Is it better to be like Peggy and not even try to see the good in bad people? I guess that depends upon what you want to do with them. If you want to hang them from the nearest tree, it’s probably better to dismiss them as monsters. But if you want to think of them as people who might, in different circumstances, have done a lot of good with their lives, it probably isn’t. I don’t know which way is right. Are we too soft on criminals or too severe? I mostly think we are too soft, but I also think that the biggest difference between good people and bad people is how they were brought up. Without Peggy’s softening influence, I would have been capable of some bad things, but that wouldn’t mean there was no good in me. Even Hitler was kind to his dogs. What I see in such behavior is something akin to a seed that might have blossomed into a beautiful flower under different circumstances. We are all born with the capacity for good.
I awakened despondent at 3:00 a.m. last night, so overcome was I by the tragedy of Bonnie and Clyde, and their victims. It’s as if all that suffering and waste had formed into a dense black ball and lay heavy on my chest.
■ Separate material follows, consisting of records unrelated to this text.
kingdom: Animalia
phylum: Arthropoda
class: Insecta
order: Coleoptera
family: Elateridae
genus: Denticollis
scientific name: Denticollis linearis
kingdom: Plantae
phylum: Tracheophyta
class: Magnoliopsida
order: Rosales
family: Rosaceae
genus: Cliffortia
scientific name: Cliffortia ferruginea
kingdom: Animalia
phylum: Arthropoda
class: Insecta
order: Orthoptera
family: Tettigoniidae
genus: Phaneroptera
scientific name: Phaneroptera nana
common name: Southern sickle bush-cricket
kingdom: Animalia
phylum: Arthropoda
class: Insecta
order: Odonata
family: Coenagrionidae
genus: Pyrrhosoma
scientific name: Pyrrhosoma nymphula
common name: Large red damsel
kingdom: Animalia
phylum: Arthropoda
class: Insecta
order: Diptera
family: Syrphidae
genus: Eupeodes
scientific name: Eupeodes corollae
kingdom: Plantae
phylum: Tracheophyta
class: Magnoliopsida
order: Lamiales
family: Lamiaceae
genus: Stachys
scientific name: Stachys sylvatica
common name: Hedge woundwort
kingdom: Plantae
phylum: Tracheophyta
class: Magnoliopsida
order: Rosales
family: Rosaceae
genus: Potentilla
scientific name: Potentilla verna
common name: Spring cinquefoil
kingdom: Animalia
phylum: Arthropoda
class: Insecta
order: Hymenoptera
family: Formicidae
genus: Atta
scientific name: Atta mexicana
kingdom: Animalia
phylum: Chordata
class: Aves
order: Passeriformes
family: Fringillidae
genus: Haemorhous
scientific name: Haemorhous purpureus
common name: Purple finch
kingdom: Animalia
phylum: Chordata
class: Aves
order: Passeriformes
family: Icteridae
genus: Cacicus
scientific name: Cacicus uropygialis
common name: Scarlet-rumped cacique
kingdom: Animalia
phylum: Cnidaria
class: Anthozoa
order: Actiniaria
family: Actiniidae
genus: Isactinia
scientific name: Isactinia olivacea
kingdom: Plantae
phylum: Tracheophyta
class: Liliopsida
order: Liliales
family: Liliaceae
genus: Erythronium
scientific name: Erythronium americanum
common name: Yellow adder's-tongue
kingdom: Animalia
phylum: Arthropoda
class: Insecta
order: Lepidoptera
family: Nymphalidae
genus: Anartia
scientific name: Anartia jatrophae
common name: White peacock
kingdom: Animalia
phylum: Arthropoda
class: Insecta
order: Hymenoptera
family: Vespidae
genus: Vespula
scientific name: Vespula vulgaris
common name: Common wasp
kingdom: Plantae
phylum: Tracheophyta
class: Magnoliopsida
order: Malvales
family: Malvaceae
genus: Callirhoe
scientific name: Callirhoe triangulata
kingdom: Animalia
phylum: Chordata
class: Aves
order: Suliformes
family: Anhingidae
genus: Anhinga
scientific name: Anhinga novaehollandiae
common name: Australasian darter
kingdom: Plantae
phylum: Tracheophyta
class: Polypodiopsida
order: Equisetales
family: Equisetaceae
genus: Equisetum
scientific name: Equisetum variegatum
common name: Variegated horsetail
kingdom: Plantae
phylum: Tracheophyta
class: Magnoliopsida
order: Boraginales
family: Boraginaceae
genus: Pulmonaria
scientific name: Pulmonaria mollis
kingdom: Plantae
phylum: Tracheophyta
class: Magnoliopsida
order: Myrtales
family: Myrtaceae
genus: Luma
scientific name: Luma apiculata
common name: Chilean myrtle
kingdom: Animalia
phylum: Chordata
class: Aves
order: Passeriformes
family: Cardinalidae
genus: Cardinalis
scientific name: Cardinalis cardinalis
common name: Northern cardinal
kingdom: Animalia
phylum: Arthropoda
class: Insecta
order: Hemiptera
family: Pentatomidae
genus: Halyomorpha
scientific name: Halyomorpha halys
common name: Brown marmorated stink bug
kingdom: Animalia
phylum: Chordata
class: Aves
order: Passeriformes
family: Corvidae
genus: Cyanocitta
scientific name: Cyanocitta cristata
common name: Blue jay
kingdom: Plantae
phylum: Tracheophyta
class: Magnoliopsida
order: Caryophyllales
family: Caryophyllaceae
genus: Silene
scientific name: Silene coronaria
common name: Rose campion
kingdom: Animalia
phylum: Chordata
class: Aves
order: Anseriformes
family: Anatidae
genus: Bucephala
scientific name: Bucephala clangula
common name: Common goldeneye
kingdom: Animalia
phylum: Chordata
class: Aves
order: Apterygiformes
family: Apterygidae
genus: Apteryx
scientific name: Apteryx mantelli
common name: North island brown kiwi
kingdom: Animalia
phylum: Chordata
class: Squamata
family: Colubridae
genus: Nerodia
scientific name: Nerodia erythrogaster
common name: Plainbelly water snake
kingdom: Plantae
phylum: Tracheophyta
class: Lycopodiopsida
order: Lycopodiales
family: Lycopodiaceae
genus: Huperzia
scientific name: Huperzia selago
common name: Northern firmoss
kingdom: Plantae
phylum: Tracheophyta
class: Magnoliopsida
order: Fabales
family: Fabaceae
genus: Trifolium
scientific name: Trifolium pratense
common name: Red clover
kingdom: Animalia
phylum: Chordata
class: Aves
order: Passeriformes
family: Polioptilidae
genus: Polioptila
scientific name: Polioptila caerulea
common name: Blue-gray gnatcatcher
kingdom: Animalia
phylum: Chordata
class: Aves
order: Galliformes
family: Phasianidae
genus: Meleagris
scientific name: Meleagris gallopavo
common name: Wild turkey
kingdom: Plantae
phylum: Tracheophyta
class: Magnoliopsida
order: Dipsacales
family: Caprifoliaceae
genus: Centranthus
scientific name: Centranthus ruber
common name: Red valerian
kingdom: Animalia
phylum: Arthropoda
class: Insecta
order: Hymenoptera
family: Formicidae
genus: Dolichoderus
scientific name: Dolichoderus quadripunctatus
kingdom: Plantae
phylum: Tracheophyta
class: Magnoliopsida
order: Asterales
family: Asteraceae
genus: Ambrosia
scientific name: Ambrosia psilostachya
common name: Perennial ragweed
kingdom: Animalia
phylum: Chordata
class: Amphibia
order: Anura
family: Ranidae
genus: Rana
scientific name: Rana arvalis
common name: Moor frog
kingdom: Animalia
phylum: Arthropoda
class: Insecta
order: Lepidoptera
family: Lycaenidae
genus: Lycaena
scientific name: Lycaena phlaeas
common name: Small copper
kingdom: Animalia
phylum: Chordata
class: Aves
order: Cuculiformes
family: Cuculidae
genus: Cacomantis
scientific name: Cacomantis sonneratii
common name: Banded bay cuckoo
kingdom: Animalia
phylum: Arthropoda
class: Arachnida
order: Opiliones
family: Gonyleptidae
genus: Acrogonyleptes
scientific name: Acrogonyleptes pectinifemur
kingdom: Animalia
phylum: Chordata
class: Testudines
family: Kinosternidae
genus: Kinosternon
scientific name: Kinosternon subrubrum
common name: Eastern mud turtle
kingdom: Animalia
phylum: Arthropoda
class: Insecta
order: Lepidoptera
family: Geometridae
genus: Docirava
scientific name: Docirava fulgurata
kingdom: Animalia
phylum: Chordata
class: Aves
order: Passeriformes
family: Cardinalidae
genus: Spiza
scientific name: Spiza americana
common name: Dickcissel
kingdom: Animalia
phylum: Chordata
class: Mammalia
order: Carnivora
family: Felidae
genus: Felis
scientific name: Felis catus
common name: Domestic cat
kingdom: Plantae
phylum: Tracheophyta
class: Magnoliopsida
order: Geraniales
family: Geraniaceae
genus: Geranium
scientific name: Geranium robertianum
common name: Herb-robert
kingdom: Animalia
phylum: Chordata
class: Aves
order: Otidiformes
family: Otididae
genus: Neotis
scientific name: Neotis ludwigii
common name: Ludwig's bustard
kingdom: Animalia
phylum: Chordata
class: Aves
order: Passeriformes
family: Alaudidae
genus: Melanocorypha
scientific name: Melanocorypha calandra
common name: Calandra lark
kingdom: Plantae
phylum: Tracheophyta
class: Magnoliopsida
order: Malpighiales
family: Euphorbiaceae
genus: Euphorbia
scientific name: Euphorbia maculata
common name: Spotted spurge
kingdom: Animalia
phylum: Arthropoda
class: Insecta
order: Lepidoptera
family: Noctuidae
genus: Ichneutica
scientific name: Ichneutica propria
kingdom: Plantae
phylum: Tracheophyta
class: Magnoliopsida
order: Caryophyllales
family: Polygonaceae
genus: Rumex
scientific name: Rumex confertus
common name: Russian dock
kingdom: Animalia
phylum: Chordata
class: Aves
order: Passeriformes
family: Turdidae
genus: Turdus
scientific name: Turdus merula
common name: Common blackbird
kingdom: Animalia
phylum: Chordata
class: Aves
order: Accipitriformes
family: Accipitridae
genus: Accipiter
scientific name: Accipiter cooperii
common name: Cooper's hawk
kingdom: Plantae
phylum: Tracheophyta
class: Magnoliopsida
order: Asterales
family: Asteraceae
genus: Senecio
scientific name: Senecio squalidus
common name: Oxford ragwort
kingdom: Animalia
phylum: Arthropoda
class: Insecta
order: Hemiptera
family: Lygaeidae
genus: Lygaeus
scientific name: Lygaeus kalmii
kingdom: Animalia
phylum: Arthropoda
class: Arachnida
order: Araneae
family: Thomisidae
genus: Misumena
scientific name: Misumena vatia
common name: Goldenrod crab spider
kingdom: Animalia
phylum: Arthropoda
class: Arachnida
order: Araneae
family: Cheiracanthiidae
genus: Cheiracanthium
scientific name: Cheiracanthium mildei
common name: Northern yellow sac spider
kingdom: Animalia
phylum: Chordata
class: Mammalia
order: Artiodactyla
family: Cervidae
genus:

I mostly thought about their many months on the run, and I reflected upon what it must be like to never eat in peace or lie down without wondering if you will be awakened by someone shooting at you. The following is from the report of the posse that killed them. It’s one of the reasons why my father hated cops so terrifically that he said any day a cop was killed was a happy day for him.
“Each of us six officers had a shotgun and an automatic rifle and pistols. We opened fire with the automatic rifles. They were emptied before the car got even with us. Then we used shotguns ... There was smoke coming from the car, and it looked like it was on fire. After shooting the shotguns, we emptied the pistols at the car, which had passed us and ran into a ditch about 50 yards on down the road. It almost turned over. We kept shooting at the car even after it stopped. We weren’t taking any chances.”